I'm using the illuminaHumanv3.db package to obtain updated probe annotations as part the analysis pipeline for a project I'm currently working on. While examining the results of this analysis I noticed an inconsistency with the annotations.
Consider the following:
library(illuminaHumanv3.db) annot <- illuminaHumanv3fullReannotation() dplyr::select(dplyr::filter(annot, SymbolReannotated == "HSPA1A"), IlluminaID:NuID, EntrezReannotated, SymbolReannotated)

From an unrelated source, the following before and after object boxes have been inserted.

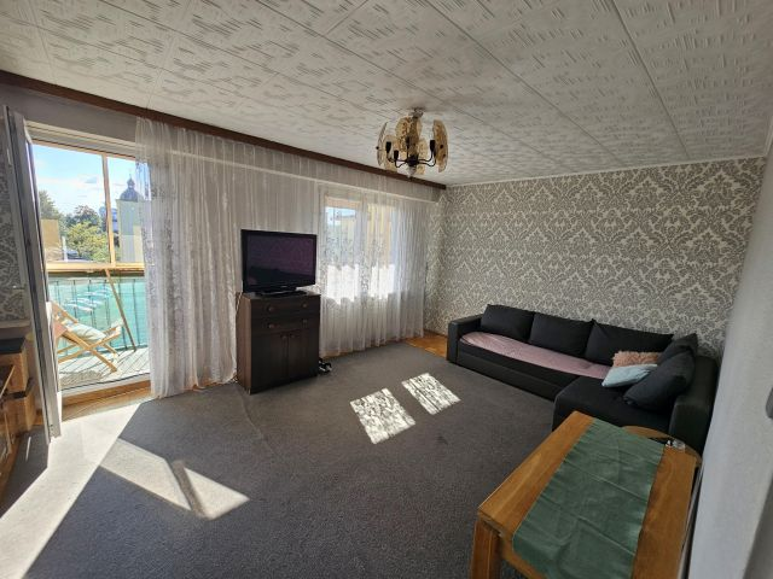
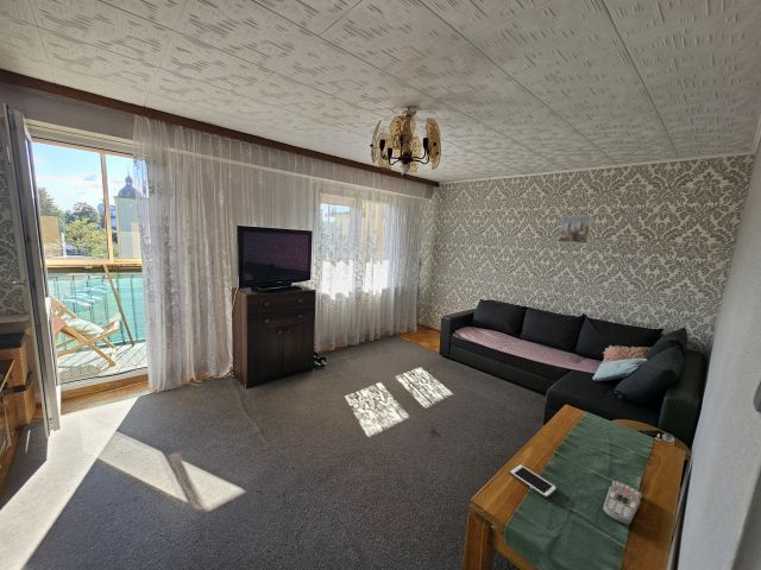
+ cell phone [508,463,558,500]
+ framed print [558,215,593,245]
+ remote control [602,480,643,525]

This produces the following output:
As you can see these two probes are annotated with the same gene symbol but different Entrez IDs. As far as I can tell the gene symbol associated with Entrez 3304 is actually HSPA1B (see here: http://www.ncbi.nlm.nih.gov/gene/?term=3304%5Buid%5D). The Entrez IDs appear to be consistent with the provided probe locations (chr6:31785490:31785539:+ and chr6:31797684:31797733:+), suggesting that the symbol is incorrect for the second of these two probes.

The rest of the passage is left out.